··· Document text ···
- Conference: Indiana Intercollegiate Athletic Association
- Record: 0–4–1 (0–4 IIAA)
- Head coach: Gustave Ferbert & Joseph R. Hudelson (1st season);
- Captain: Kenneth Brewer
- Home stadium: Jordan Field

= 1894 Indiana Hoosiers football team =

American college football season

The 1894 Indiana Hoosiers football team was an American football team that represented Indiana University as a member of the Indiana Intercollegiate Athletic Association (IIAA) during the 1894 college football season. Coached by Gustave Ferbert and Joseph R. Hudelson, Indiana compiled an overall record of 0–4–1. Kenneth Brewer, who played at tackle, was the team's captain.
··· Material provided ···
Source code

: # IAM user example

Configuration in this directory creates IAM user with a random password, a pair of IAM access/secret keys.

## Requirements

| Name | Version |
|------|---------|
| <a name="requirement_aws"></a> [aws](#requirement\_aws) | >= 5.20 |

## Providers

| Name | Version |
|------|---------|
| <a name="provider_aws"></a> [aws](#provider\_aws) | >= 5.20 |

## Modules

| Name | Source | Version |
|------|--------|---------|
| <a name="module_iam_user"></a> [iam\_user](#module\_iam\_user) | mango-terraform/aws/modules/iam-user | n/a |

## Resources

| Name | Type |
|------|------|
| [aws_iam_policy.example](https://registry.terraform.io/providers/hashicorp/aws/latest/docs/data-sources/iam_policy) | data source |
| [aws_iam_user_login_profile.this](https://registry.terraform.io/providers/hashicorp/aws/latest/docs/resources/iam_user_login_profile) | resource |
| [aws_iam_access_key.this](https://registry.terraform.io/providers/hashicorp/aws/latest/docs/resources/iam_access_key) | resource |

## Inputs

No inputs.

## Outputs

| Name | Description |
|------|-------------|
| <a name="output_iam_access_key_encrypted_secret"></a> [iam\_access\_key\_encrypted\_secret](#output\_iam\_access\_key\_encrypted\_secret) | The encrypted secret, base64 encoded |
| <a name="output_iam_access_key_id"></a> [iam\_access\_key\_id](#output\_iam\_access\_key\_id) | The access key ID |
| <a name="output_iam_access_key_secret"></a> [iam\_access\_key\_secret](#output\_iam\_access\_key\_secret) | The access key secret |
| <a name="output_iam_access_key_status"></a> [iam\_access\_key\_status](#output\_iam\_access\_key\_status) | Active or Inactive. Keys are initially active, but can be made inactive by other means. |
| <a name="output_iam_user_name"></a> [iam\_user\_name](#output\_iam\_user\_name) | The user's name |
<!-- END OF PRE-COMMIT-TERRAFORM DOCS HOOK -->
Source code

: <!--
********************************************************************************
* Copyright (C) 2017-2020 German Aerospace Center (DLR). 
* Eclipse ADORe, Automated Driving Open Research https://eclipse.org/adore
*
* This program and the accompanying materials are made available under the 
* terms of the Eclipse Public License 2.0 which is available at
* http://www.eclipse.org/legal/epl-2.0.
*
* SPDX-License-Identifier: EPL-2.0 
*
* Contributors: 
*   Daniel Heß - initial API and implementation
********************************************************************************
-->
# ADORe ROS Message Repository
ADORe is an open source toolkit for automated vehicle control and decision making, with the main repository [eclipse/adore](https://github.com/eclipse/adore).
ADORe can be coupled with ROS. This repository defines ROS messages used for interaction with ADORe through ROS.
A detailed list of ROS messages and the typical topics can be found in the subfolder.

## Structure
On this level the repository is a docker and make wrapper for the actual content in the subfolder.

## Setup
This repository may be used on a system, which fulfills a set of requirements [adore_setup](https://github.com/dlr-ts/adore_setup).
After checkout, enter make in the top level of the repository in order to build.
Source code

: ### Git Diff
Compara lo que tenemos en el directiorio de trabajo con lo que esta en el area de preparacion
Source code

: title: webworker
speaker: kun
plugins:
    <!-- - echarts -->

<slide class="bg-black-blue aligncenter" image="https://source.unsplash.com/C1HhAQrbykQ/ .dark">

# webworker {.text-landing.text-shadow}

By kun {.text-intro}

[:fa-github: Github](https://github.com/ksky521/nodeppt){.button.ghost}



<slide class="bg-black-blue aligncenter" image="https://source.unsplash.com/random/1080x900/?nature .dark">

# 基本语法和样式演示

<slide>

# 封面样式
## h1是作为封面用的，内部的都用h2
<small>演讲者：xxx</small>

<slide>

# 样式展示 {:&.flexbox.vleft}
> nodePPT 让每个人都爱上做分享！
···
Work item:
In the 1894 Indiana football text, what position did team captain Kenneth Brewer play? Answer from the 1894 Indiana football text alone.

Task answer:
Tackle.